- **Work instructions**: Please write out every entry below exactly, leaving out any pictures.

◆ ◆ ◆ ◆

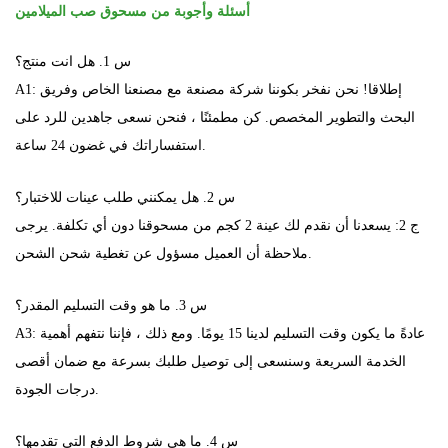
أسئلة وأجوبة من مسحوق صب الميلامين
س 1. هل انت منتج؟
A1: إطلاقا! نحن نفخر بكوننا شركة مصنعة مع مصنعنا الخاص وفريق
البحث والتطوير المخصص. كن مطمئنًا ، فنحن نسعى جاهدين للرد على
استفساراتك في غضون 24 ساعة.
س 2. هل يمكنني طلب عينات للاختبار؟
ج 2: يسعدنا أن نقدم لك عينة 2 كجم من مسحوقنا دون أي تكلفة. يرجى
ملاحظة أن العميل مسؤول عن تغطية شحن الشحن.
س 3. ما هو وقت التسليم المقدر؟
A3: عادةً ما يكون وقت التسليم لدينا 15 يومًا. ومع ذلك ، فإننا نتفهم أهمية
الخدمة السريعة وسنسعى إلى توصيل طلبك بسرعة مع ضمان أقصى
درجات الجودة.
س 4. ما هي شروط الدفع التي تقدمها؟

◆ ◆ ◆ ◆

- **Solution for this problem**:
أسئلة وأجوبة من مسحوق صب الميلامين
س 1. هل انت منتج؟
A1: إطلاقا! نحن نفخر بكوننا شركة مصنعة مع مصنعنا الخاص وفريق
البحث والتطوير المخصص. كن مطمئنًا ، فنحن نسعى جاهدين للرد على
استفساراتك في غضون 24 ساعة.
س 2. هل يمكنني طلب عينات للاختبار؟
ج 2: يسعدنا أن نقدم لك عينة 2 كجم من مسحوقنا دون أي تكلفة. يرجى
ملاحظة أن العميل مسؤول عن تغطية شحن الشحن.
س 3. ما هو وقت التسليم المقدر؟
A3: عادةً ما يكون وقت التسليم لدينا 15 يومًا. ومع ذلك ، فإننا نتفهم أهمية
الخدمة السريعة وسنسعى إلى توصيل طلبك بسرعة مع ضمان أقصى
درجات الجودة.
س 4. ما هي شروط الدفع التي تقدمها؟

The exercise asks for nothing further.